Arguably, in the absence of a disclosed relationship, McCollister’s Transportation should be treated as a broker because it did not act as a motor carrier in this transaction and ultimately only facilitated the delivery in question. Most courts have held that brokers are not subject to Carmack liability. See, e.g., Chubb Grp. of Ins. Cos. v. H.A. Transp. Sys., Inc., 243 F.Supp.2d 1064 (C.D.Cal.2002); Prof’l Commc’n, Inc. v. Contract Freighters, Inc., 171 F.Supp.2d. 546, 551 (D.Md.2001); Indep. Mach., Inc. v. Kuehne & Nagel, Inc., 867 F.Supp. 752, 761 (N.D.Ill.1994); Commercial Union Indus. Co. v. Forward Air, Inc., 50 F.Supp.2d 255, 258 (S.D.N.Y.1999); Adelman v. Hub City L.A. Terminal, 856 F.Supp. 1544, 1547–48 (N.D.Ala.1994). Consequently, state law generally governs brokers’ liability for any loss or damage of cargo in transit. See id.

 

At this stage, the Court believes it would be inappropriate to dismiss the counterclaims against McCollister’s Transportation. Defendant, by presenting the circumstances that surrounded its negotiations with McCollister’s Transportation, has alleged facts sufficient to constitute a “plausible” claim for a breach of contract.
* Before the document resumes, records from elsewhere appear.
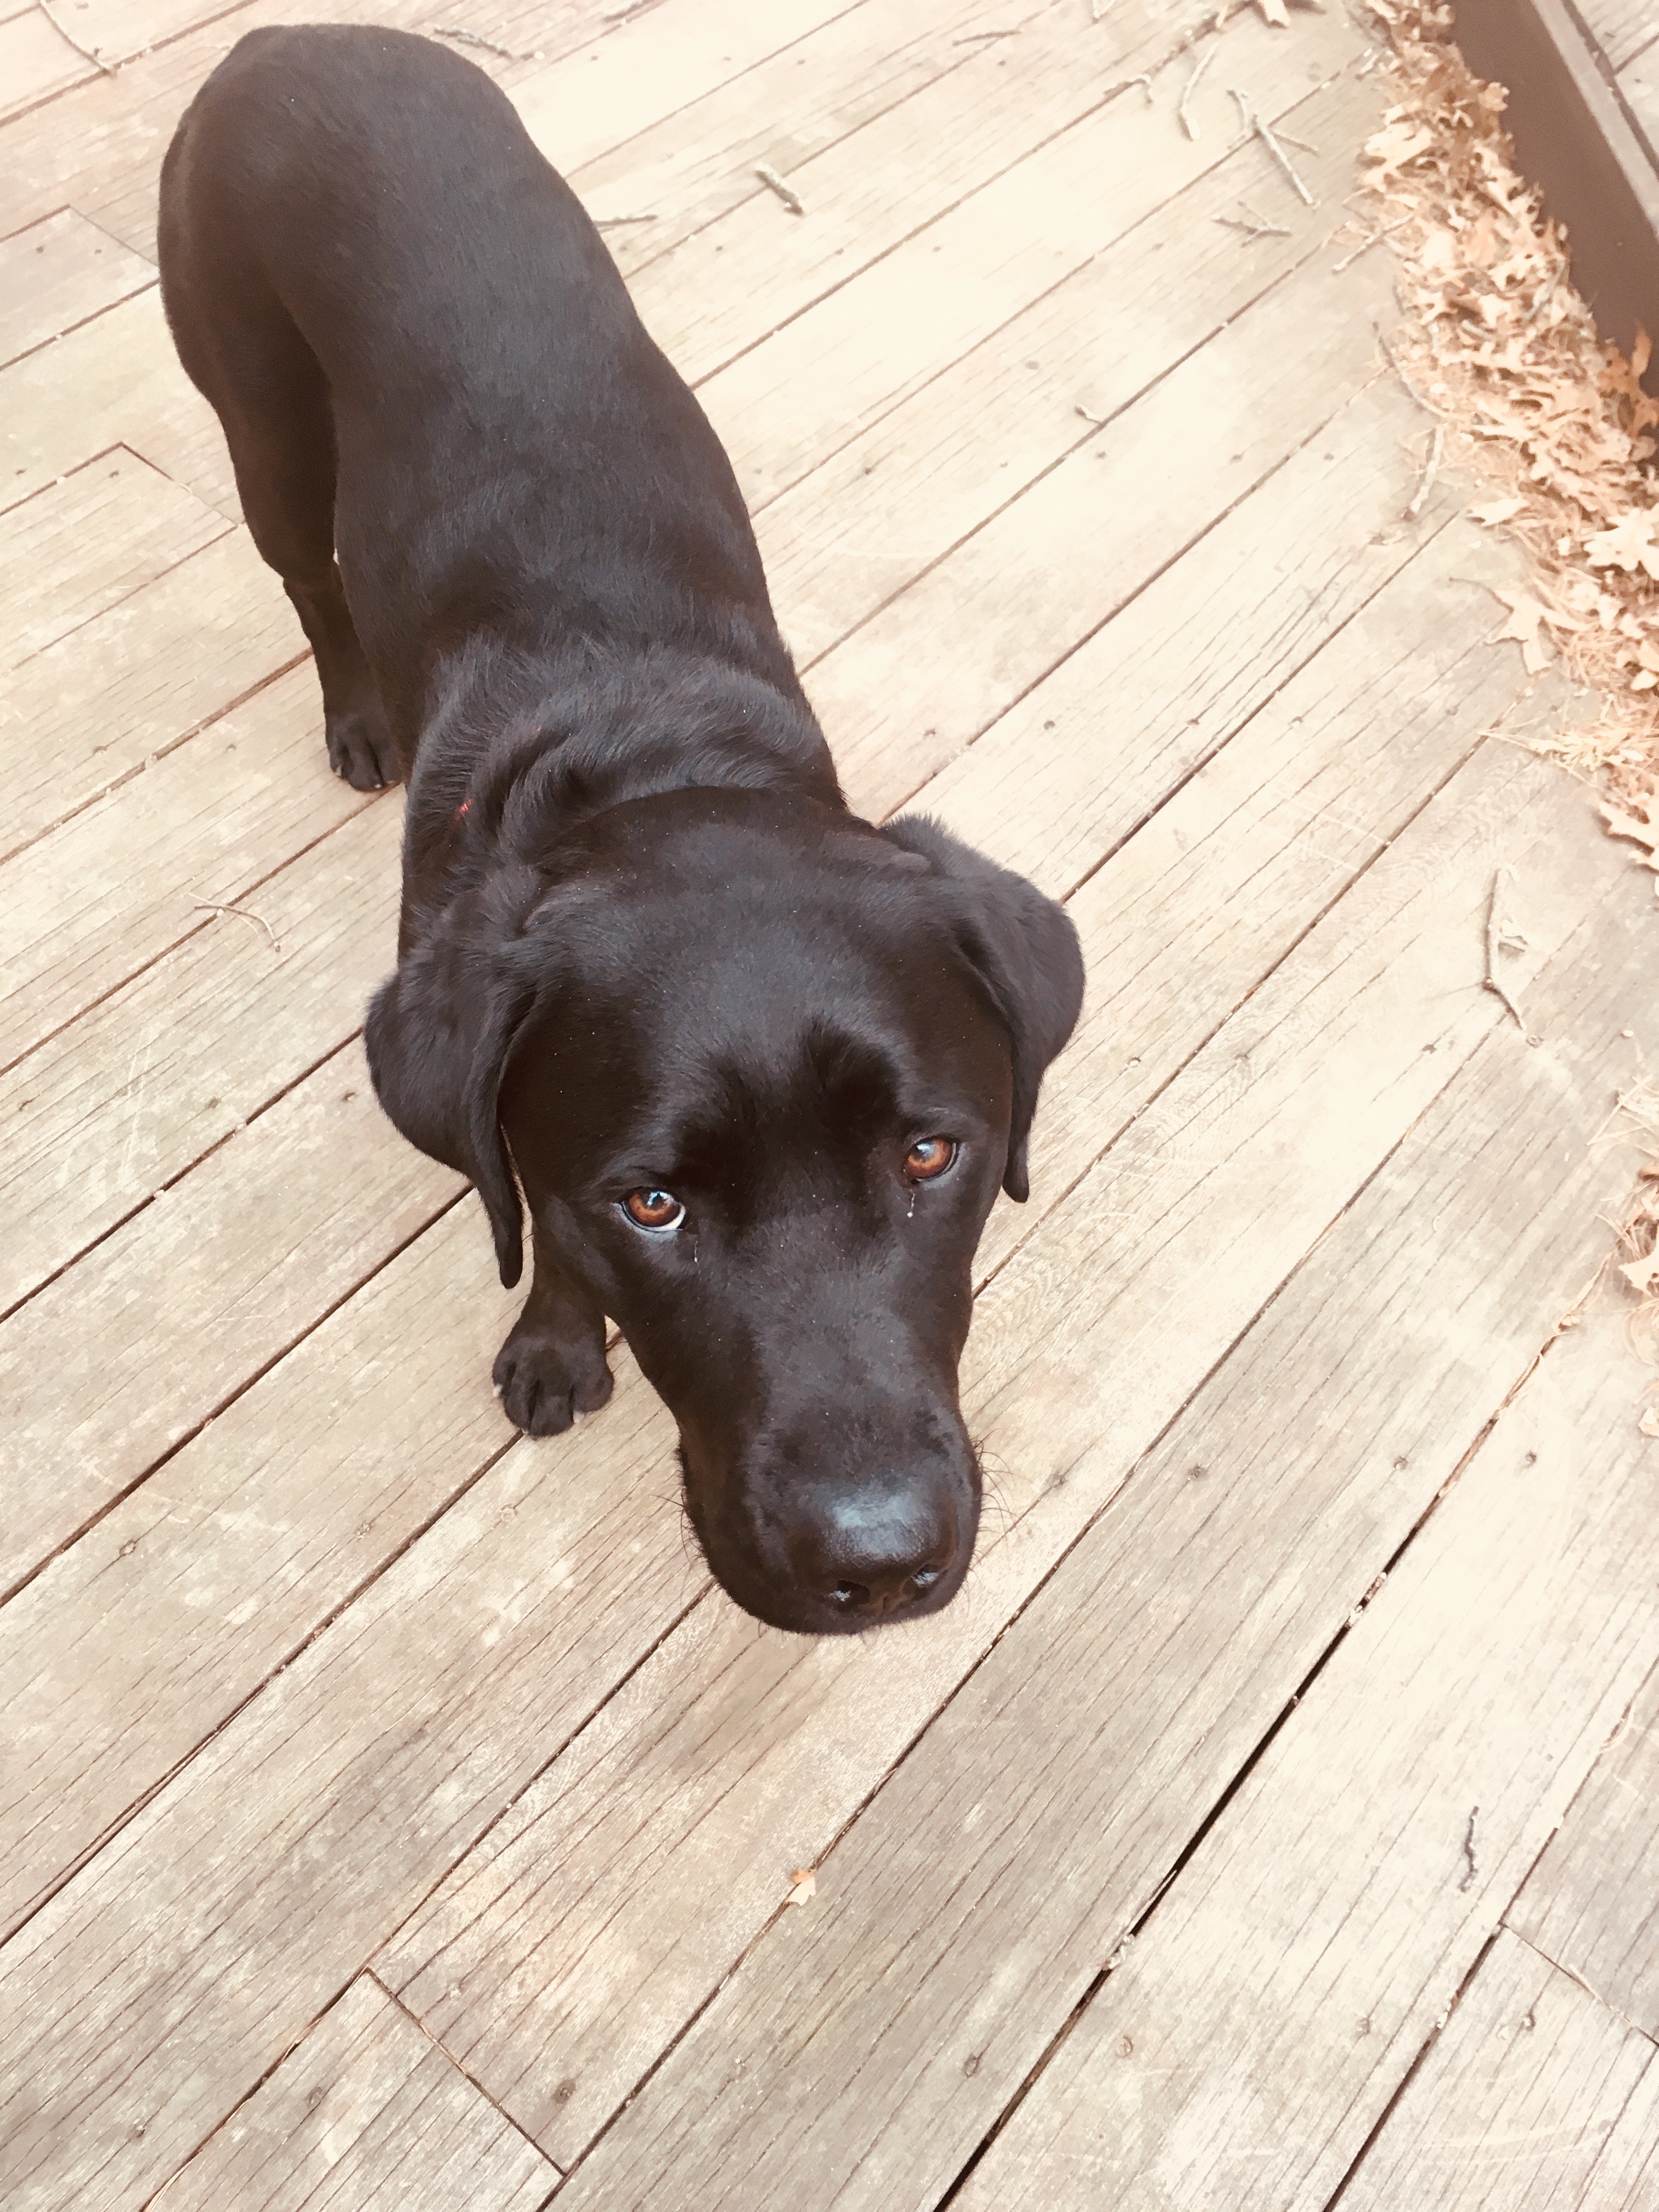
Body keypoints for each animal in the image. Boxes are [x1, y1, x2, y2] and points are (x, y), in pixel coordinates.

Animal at [162, 26, 1084, 1637]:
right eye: (650, 1204)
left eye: (931, 1156)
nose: (877, 1562)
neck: (643, 748)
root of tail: (289, 35)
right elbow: (537, 1224)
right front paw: (555, 1340)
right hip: (260, 421)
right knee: (309, 575)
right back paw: (356, 714)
The plausibility standard of Iqbal does not require total certainty. Instead, it is “a context-specific task that requires the reviewing court to draw on its judicial experience and common sense.”   Iqbal, 129 S.Ct. at 1950. Because many of the allegations in the Answer require a context specific inquiry and necessitate the development of the factual record before the Court can decided whether, as a matter of law, McCollister’s Transportation can be held liable separate and apart from United Van Lines, Plaintiffs’ arguments, which are certainly colorable, are best addressed by way of a motion for summary judgment after discovery has concluded.

 

c. Defendant’s Remaining Affirmative Defenses

Plaintiffs contend that Defendant’s equitable affirmative defenses have no relevance to the Complaint, which seeks a declaration pursuant to controlling federal law that United Van Lines’ liability is limited to $5.00/lb. under the Bill of Lading. The Court, however, believes that any facts supporting Defendant’s contentions can and should be fleshed out through discovery. Essentially, United Van Lines and McCollister’s Transportation have asked the Court to rule on the viability of an affirmative defense before allowing Lohr Printing to explore the underlying merits of its claims. The Declaratory Judgment Act is not meant for this purpose. See generally Coffman v. Breeze Corp., 323 U.S. 316, 322–24, 65 S.Ct. 298, 89 L.Ed. 264 (1945); Calderon v. Ashmus, 523 U.S. 740, 747, 118 S.Ct. 1694, 140 L.Ed.2d 970 (1998). Accordingly, the Court will deny Plaintiffs’ motions to strike Defendant’s affirmative defenses pending the outcome of discovery. If, after adequate discovery, Plaintiffs believe that there is insufficient evidence to support the affirmative defenses asserted, it may move for summary judgment.

 

IV. CONCLUSION

For the foregoing reasons, Plaintiffs’ Motion will be granted in part and denied in part. An appropriate order will follow.